→ **Aufgaben**:
1. Wo zeigt sich laut dem Wettertext ein deutlich ausgeprägter Jet?
2. Gib einen Abschnitt aus dem Wettertext wortgetreu wieder, beginnend mit „Der Start in“ und weiter bis einschließlich „über dem Atlantik.“.

→ **Vorliegender Text**:
Der Start in die Mittelfristübersicht - der wohlgemerkt letzten sommerzeitlich
verfassten in diesem Jahr - erfolgt durchaus turbulent. Die Wetterlage ist dabei
über den gesamten Mittelfristbereich stark zyklonal geprägt. Entsprechend
dominant zeigt sich dabei auch die Westwinddrift mit deutlich ausgeprägtem Jet
über dem Atlantik.

Der Dienstag wird sogleich von einem nächtlichen Kaltfrontdurchgang geprägt.

Datenauszüge
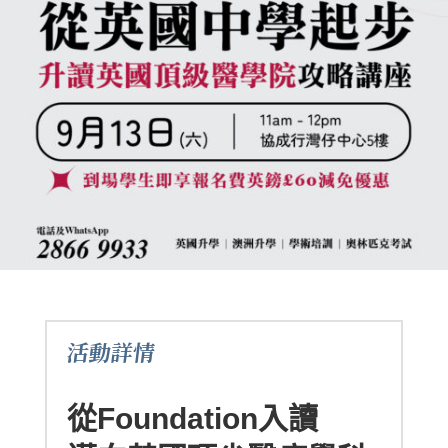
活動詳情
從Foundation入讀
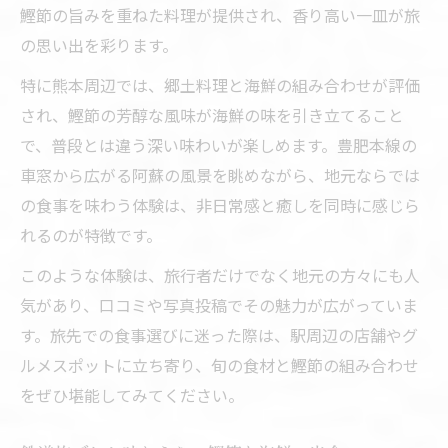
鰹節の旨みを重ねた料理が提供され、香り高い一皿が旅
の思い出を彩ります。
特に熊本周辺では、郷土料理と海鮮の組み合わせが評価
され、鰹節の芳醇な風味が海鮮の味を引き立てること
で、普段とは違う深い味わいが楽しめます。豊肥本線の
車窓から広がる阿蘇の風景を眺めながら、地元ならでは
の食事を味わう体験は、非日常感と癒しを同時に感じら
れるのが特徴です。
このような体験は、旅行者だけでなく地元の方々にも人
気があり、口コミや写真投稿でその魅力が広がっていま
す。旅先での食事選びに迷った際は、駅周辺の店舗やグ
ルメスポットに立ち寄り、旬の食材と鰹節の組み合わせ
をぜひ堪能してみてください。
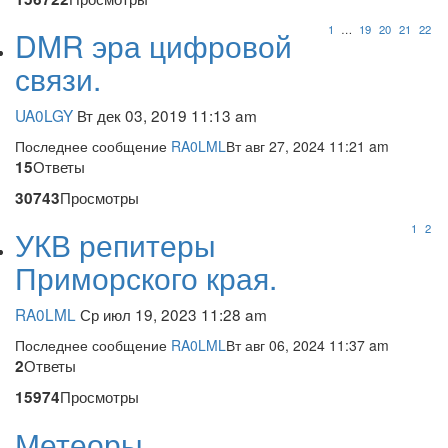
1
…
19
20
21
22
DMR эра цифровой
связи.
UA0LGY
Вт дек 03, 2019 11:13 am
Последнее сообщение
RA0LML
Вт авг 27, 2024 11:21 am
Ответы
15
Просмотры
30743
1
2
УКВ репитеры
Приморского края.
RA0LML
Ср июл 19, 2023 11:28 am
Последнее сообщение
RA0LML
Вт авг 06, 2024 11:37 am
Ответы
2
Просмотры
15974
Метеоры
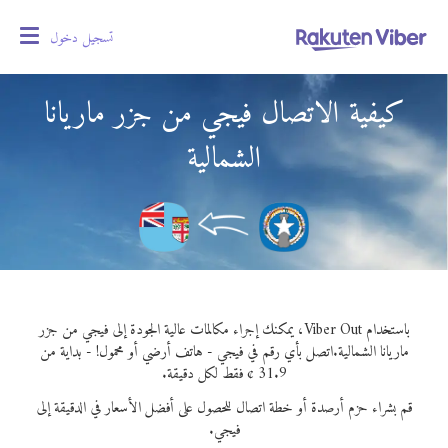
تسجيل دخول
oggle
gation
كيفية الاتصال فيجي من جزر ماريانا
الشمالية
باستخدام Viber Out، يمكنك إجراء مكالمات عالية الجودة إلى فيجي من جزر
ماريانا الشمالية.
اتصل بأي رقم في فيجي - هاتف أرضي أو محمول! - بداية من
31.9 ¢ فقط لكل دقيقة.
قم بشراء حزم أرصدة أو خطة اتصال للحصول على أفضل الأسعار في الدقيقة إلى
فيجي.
...
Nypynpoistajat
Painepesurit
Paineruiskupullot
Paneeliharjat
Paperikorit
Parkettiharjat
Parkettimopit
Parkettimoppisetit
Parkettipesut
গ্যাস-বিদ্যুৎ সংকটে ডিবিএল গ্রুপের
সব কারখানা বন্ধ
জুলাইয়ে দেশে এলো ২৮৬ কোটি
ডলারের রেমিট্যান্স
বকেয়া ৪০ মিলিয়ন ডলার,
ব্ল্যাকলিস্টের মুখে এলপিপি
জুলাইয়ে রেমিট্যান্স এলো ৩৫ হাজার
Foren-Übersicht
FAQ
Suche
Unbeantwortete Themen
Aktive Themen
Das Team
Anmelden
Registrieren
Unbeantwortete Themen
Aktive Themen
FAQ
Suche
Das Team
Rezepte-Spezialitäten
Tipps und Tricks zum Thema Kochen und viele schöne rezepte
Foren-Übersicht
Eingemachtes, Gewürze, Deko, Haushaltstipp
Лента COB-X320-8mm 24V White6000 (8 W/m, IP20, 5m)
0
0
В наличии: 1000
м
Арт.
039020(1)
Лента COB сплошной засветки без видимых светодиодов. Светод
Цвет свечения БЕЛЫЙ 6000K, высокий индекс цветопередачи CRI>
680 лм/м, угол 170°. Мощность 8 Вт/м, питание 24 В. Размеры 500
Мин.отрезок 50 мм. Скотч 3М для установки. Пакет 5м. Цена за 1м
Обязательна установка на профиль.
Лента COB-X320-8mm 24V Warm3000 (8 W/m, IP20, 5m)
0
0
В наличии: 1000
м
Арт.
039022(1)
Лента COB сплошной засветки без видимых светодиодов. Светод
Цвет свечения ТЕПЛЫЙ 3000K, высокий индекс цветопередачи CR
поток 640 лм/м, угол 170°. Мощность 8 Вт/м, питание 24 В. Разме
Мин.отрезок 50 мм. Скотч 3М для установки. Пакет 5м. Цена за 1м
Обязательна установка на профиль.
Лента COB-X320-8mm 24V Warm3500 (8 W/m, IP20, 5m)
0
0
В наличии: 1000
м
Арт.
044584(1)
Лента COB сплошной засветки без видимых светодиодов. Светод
* * *
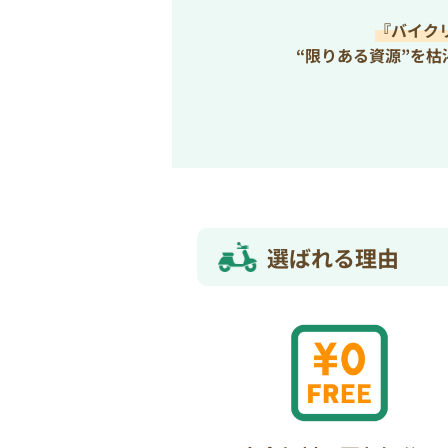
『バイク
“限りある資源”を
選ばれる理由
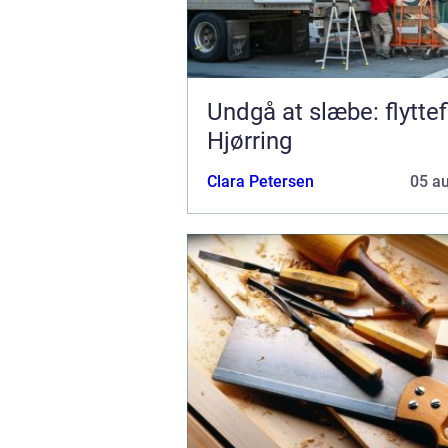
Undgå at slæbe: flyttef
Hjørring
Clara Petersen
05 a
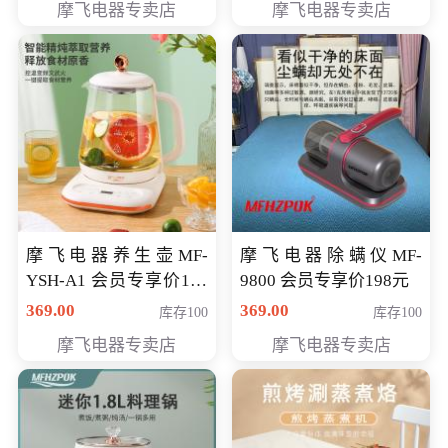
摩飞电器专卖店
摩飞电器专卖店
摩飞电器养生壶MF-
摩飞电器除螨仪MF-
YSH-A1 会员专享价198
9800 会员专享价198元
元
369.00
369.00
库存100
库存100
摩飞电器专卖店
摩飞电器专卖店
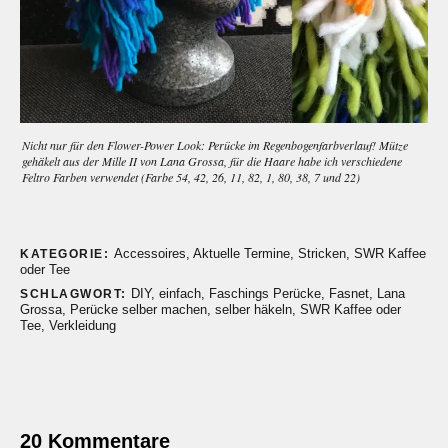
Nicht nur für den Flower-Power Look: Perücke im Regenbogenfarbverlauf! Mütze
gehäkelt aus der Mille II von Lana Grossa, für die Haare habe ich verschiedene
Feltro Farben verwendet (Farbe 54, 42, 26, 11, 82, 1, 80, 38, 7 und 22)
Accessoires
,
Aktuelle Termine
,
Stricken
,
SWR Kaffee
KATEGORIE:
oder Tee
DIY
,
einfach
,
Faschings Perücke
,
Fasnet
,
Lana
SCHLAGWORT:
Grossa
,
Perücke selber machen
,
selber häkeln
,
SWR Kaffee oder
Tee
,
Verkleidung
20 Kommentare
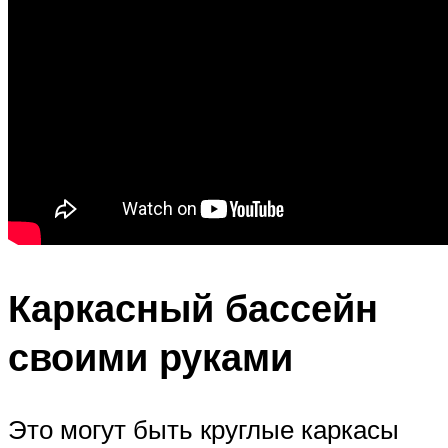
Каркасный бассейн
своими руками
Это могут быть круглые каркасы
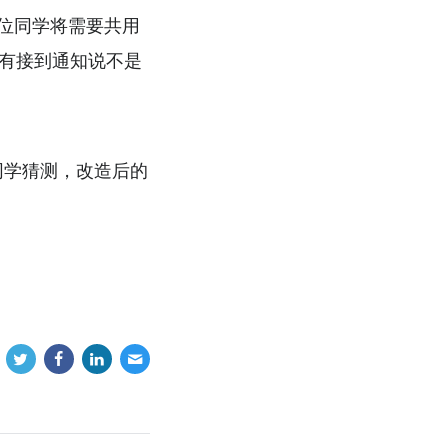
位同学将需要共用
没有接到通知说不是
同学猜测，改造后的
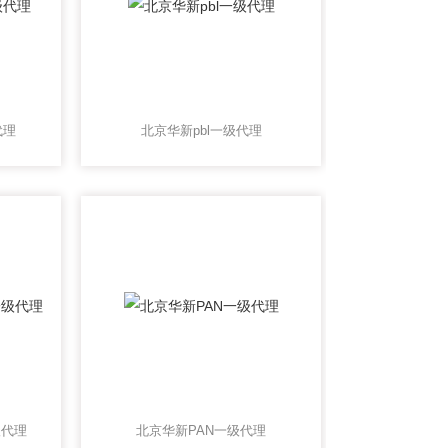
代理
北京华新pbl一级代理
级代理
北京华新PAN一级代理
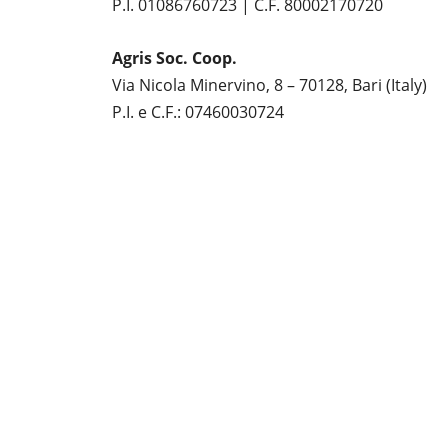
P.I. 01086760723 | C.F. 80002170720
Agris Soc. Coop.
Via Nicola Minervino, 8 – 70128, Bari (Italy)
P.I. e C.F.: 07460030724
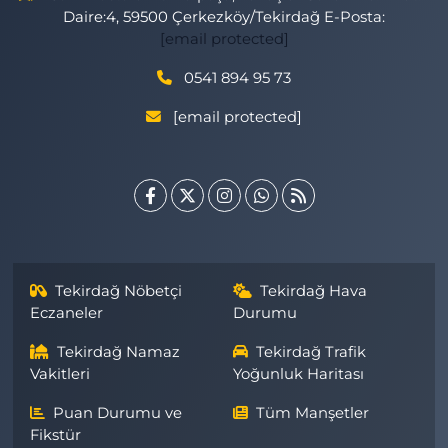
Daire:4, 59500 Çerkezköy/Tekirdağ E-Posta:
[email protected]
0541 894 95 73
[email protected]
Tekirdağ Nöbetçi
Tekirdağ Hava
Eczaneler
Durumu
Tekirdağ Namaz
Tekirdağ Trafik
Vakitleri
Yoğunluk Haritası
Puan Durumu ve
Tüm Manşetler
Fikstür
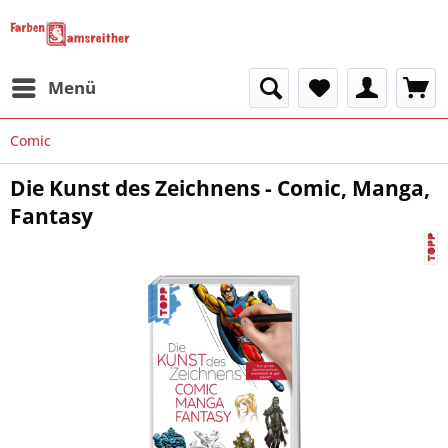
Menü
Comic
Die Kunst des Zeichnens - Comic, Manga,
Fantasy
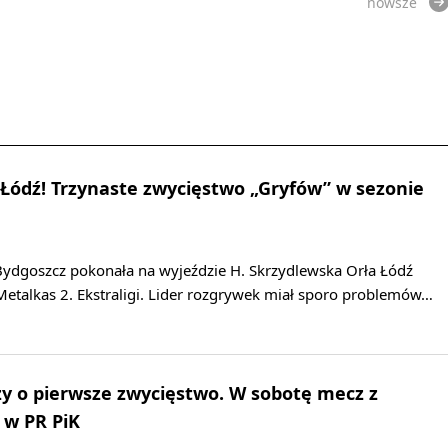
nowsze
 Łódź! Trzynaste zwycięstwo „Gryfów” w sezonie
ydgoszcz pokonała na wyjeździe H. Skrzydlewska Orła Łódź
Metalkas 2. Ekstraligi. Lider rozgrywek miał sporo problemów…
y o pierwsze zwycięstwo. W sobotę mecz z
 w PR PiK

→ **Lösungen in Reihenfolge**:
1. Über dem Atlantik.

2.
Der Start in die Mittelfristübersicht - der wohlgemerkt letzten sommerzeitlich
verfassten in diesem Jahr - erfolgt durchaus turbulent. Die Wetterlage ist dabei
über den gesamten Mittelfristbereich stark zyklonal geprägt. Entsprechend
dominant zeigt sich dabei auch die Westwinddrift mit deutlich ausgeprägtem Jet
über dem Atlantik.